Salah seorang warga yang masih mengungsi, Lilis (50 tahun) mengatakan, sejak kejadian banjir bandang pada Senin lalu telah mengevakuasi diri ke tempat pengungsian. Aparat desa juga menginstruksikan warga untuk evakuasi. "Waktu itu air sudah 30 sentimeter. Memang dari Senin sudah surut, tapi masih takut pulang," kata dia, Rabu (14/10).
Menurut dia, sejak dua hari ke belakangan, hujan masih sering terjadi di wilayah itu. Karenanya, warga khususnya para perempuan dan anak diungsikan hingga kondisi cuaca lebih baik.
Di tempat pengungsian itu, para perempuan dan anak tidur di balai desa dengan berhimpitan. Sementara para lelaki melakukan ronda di wilayah permukiman yang berjarak sekira dua kilometer dari tempat pengungsian.
Salah seorang wargaainnya, Nia (51) mengaku masih takut kembali ke rumahnya. Sebab, selain sering terjadi banjir, menurut dia, di wilayah itu juga sering terjadi longsor. "Memang setiap tahun di sini banjir, tapi sekarang paling parah," kata dia.

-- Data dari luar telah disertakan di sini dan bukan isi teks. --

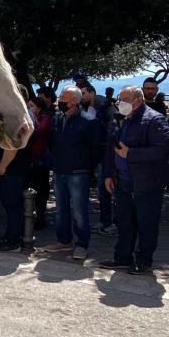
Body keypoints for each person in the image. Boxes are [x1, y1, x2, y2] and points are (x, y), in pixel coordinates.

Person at [100, 86, 169, 275]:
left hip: (146, 183)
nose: (119, 103)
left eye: (123, 99)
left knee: (146, 224)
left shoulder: (154, 120)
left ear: (137, 101)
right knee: (124, 222)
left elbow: (161, 150)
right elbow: (110, 148)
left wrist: (130, 153)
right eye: (118, 99)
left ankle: (143, 260)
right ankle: (122, 257)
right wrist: (108, 174)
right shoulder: (119, 119)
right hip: (122, 182)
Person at [44, 86, 98, 260]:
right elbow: (52, 143)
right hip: (59, 171)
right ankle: (64, 240)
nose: (60, 100)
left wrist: (88, 168)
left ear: (74, 101)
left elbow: (96, 149)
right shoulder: (57, 119)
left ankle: (82, 244)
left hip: (78, 172)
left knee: (79, 211)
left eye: (63, 97)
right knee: (61, 209)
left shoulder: (88, 121)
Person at [0, 85, 34, 252]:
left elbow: (12, 146)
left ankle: (13, 240)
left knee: (12, 205)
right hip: (16, 169)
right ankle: (12, 236)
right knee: (12, 205)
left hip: (13, 169)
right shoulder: (23, 115)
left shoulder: (20, 117)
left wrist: (2, 166)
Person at [81, 84, 117, 236]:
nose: (81, 96)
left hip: (106, 151)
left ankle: (110, 223)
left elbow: (109, 128)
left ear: (91, 92)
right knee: (102, 190)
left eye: (83, 93)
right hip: (98, 151)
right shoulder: (88, 106)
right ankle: (105, 220)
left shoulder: (102, 104)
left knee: (107, 188)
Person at [27, 95, 53, 230]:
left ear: (39, 107)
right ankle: (30, 216)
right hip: (30, 160)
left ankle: (41, 217)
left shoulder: (45, 119)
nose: (29, 108)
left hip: (41, 160)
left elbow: (39, 131)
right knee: (30, 189)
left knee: (41, 190)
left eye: (32, 106)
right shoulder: (32, 118)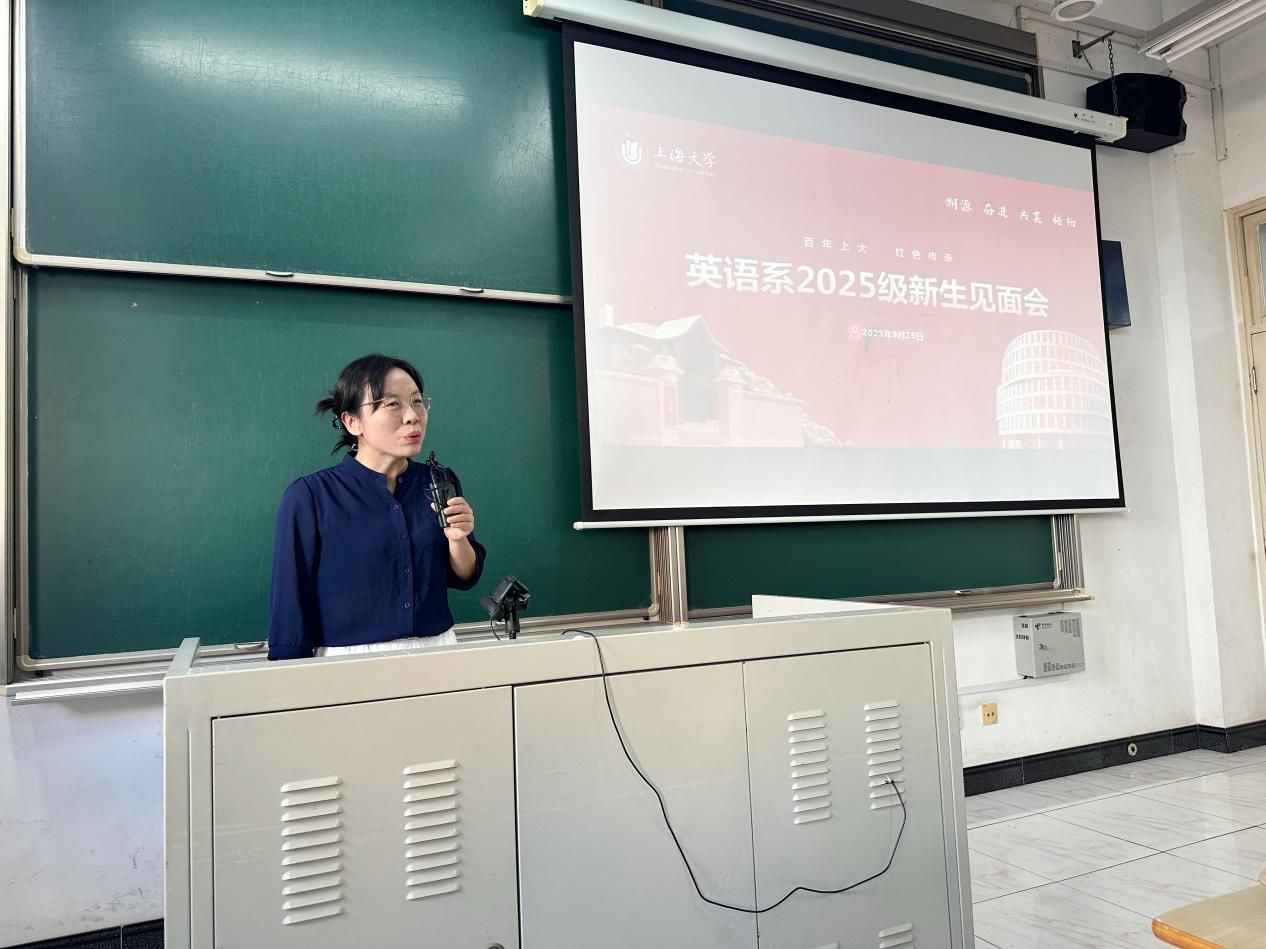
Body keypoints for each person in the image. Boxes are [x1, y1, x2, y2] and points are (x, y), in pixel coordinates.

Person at [267, 354, 485, 660]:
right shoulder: (310, 496)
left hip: (439, 651)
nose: (412, 416)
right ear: (352, 421)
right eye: (392, 404)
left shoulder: (439, 481)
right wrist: (288, 677)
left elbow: (464, 577)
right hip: (348, 661)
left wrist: (459, 539)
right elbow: (290, 600)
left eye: (418, 401)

Ia menginginkan, pemerintah setempat melakukan relokasi rumah warga. Sebab, ia menambahkan, warga sudah bosan dan khawatir dengan bencana yang sering terjadi.
Kepala Posko Pengungsian di Desa Sagara, Ajat Sudrajat mengatakan, terdapat 60 rumah yang terdampak banjir pada Senin pagi. Namun, untuk mengantisipasi kejadian yang tak diinginkan, seluruh warga di kampung itu dievakuasi ke tempat yang lebih aman. "Masyarakat kita tetap evakuasi semua. Belum tahu sampai kapan. Sampai kondisi aman saja," kata dia.
Warga mengatakan mereka mau saja direlokasi. Karena daerah tersebut memang daerah rawan bencana. "Selain banjir, di sini juga sering terjadi longsor. Masyarakat juga umumnya sudah mau untuk direlokasi," ujarnya.
Junlah warga yang mengungnus saat ini ada 157 KK atau sekira 300 jiwa warga. Namun, yang tidur di lokasi pengungsian hanya perempuan dan anak-anak.
Ketika Republika mendatangi lokasi pengungsian, terdapat relawan yang sedang melakukan pemulihan trauma (trauma healing) kepada anak-anak yang terdampak bencana. Anak-anak itu terlihat riang mengikuti instruksi relawan melakukan permainan.
Menurut Ajat, kebutuhan yang masih diperlukan para warga adalah selimut dan logistik makanan. Sebab, warga dinilai belum bisa kembali beraktivitas dengan normal.